Many religions observe rules regarding menstruation, and Hinduism places particular emphasis on purity and pollution. Yet researchers do not know why the taboo on menstruation is so strong in western Nepal, where countless villages, across an area of ​​hundreds of kilometers, still practice it.

Perhaps this is because this part of Nepal is poor, relatively homogeneous, predominantly Hindu and isolated, and the houses tend to be small. (In other Hindu subcultures, menstruating women may be isolated to some extent in their household.)

I think a lot more could have been said about the way Hinduism is practiced.

For example, rather than just speculating on why the practice continues in this part of Nepal – an incredibly beautiful nation that I have visited – the reporter might have noted that Hinduism is a catch-all term. by the British colonialists to bring together the very varied indigenous spiritual traditions of India.

As such, Hindu traditions and beliefs are exceptionally diverse. Journalists are supposed to care about these kinds of little details.

In other words, what one group of Hindus believes may be totally rejected by another. Or to put it somewhat differently, Hinduism is polycentric, meaning it has no binding hierarchy, has various centers of power, and is as culturally diffuse as it is religiously confusing to outsiders.

Which brings us full circle to my question posed at the top of this post.

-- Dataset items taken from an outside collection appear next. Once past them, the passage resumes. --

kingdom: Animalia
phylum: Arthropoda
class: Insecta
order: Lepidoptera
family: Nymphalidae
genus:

Is the semi-isolation of menstruating women in parts of western Nepal still rooted in religious belief? Or have its Hindu roots been entirely lost through the centuries, and the practice persists only because, well, this is how it is – and always has been? When those who practice this custom describe it, are they doing it in religious language?

Again, my point is that with ancient traditions it is often almost impossible to separate spiritual or religious life patterns from mysterious life patterns, what you might call popular beliefs, which comfort humans – even if they don’t really know why, and even if from a stranger’s point of view, they seem cruel and doomed.

Yes, it’s a difficult call, maybe impossible.

Yet for me, trying to untangle that Gordian knot is one of the great learning experiences in religious journalism. The point is to listen carefully.